In August, the state certified Direct Supply under the Wisconsin Economic Development Corp. Enterprise Zone Program to generate $22.5 million in tax credits to help finance the expansion and the company’s vow to create 800 new jobs over the next seven years that would pay $30 or more per hour.
The company currently employs roughly 1,100 people at its headquarters campus and an additional 100 computer engineers and technology interns at its technology center located on the Milwaukee School of Engineering campus downtown, where the company also plans to expand its presence. MSOE confirmed earlier this month that Direct Supply was negotiating a lease with the engineering college to occupy the entire four-story, 48,000-square-foot German-English Academy building at 1020 N. Broadway.
The technology center, which opened in 2012 as a way to connect MSOE computer engineering and business students with internships and experience working for Direct Supply, has served as a talent pipeline for the company as it has expanded its e-commerce and technology solutions services over the past four years.
It also includes an incubator for startups Direct Supply has been investing in to develop innovative technologies that could be useful in the senior living industry.

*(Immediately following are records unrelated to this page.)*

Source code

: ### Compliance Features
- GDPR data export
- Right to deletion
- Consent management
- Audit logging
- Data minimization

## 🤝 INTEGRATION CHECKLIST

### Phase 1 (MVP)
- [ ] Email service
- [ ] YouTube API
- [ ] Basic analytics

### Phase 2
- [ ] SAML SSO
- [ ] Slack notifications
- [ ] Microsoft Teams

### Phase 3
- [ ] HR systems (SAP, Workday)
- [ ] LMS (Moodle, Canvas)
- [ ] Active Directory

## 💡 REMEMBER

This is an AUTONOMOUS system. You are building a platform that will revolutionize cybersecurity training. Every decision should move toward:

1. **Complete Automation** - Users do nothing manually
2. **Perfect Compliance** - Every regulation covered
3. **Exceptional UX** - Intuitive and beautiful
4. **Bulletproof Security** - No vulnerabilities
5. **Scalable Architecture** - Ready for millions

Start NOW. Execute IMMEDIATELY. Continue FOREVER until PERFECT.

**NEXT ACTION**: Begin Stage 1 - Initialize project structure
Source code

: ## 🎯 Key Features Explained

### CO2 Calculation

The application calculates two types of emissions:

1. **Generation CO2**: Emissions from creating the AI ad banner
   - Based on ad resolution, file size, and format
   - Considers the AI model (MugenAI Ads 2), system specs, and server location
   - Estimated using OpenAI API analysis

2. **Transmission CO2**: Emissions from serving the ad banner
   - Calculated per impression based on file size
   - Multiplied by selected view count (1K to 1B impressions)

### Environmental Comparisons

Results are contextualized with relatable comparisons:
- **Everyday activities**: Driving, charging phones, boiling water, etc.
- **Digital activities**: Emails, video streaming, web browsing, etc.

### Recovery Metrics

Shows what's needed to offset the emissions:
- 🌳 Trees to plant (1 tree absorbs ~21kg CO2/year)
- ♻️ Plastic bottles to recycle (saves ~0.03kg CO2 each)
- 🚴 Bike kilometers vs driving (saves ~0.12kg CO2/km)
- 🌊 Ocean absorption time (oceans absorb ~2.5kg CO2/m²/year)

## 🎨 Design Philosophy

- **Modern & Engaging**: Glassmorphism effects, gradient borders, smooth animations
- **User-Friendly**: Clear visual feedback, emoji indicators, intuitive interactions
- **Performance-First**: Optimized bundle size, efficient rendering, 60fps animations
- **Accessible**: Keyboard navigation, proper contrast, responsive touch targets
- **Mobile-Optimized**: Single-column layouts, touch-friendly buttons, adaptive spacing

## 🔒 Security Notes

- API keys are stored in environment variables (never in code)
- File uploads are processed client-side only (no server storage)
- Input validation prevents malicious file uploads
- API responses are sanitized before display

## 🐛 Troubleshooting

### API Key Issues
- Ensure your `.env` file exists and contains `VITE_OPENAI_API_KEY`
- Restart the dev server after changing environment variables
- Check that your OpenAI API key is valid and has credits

One of those startups, Milwaukee-based OnKöl, has developed advanced monitoring devices that senior living communities could use to track the health and location of patients.
“We could not be in a better place,” said OnKöl founder Marc Cayle of his company’s presence in the Direct Supply Technology Innovation Center at MSOE. He said Direct Supply introduced the company to two or three of the chief executive and chief technology officers at the largest senior living companies in the world within the first week it was in the center.
“The credibility that it adds for our brand is unbelievable,” Cayle said.
When it opened four years ago, the technology center occupied 9,000 square feet of space on the building’s top floor, but has since expanded into an additional 9,000 square feet of space on the third floor. Expanding into the building’s bottom two floors would add 30,000 gross square feet of space.
“The negotiations aren’t complete for the lease, but (Direct Supply’s) intention is to take over the entire building,” MSOE spokesperson JoEllen Burdue said on Oct. 17. “They’re planning to do some remodeling work, but a timeline hasn’t been finalized yet.”
Direct Supply did not return a request for comment for this report.